I'm eager to take another run at it soon, making some adjustments. One thing I was unsure about - after adding the trinity to the 8 bazillion degree roux, where should I be setting my flame at that point? I reflexively turned it down to medium-low-ish, but I had to wonder if I was supposed to keep it cranking for a little while, and just keep stirring like a maniac? I did keep stirring them, over the lower heat, for about 10 minutes before adding stock, but I was kind of guessing about that part.

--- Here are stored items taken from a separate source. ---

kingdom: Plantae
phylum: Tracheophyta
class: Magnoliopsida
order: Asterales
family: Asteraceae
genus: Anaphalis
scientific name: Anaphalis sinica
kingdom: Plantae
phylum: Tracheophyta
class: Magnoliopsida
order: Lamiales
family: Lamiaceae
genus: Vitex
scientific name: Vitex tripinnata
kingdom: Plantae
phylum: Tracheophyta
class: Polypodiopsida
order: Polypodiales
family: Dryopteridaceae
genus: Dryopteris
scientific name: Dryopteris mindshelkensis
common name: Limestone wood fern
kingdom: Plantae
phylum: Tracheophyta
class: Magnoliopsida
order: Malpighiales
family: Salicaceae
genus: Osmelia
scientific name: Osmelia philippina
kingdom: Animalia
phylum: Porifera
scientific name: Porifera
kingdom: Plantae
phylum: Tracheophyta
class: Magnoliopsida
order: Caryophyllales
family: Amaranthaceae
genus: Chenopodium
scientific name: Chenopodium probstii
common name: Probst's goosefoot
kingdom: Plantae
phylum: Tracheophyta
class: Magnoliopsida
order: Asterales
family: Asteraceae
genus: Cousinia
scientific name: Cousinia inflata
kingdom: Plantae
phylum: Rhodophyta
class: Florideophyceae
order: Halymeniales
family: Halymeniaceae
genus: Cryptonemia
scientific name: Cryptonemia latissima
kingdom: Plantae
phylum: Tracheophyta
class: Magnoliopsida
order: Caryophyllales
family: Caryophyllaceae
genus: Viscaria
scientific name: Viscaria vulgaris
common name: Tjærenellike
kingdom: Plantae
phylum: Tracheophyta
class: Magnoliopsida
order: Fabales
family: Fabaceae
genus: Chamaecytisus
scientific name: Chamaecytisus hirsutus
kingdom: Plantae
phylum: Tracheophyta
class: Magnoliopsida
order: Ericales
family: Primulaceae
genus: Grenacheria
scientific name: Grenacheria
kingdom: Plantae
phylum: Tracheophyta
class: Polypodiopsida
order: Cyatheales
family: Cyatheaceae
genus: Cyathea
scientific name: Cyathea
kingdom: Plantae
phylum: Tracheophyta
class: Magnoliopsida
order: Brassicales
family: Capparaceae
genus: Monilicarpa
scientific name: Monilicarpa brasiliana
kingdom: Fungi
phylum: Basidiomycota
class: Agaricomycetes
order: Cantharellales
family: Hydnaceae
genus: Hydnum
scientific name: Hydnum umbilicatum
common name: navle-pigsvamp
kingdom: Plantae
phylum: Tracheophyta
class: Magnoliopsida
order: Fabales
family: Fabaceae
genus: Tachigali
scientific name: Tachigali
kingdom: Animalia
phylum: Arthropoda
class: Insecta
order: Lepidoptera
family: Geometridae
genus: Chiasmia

I felt like my vegetables stayed intact much longer than I anticipated, although finally, by the time I served it, they'd pretty much all dissolved and disappeared. But I wondered if I should have been cooking them a little further before I added stock.

Any thoughts?

And I'm also wondering about different timing and technique for adding the cajun spice blend. I was riffing off the original recipe posted in this thread, but it called for dusting the chicken with the spices, and then adding it to the pot, but I wanted to cook my chicken off early to get some of that fat, and I don't think I wanted those spices in my oil at that early stage. So I tossed them in a pan with some already browned-off andouille, and toasted them up a it until they smelled right, then dumped it in the gumbo. Turned out fine, but I'd be happy to hear alternatives.

Big thanks to everyone who shared their experiences, this thread was a big help. I'm planning on making this for a group of about 25 in a few weeks, so I felt the need to run a few tests first!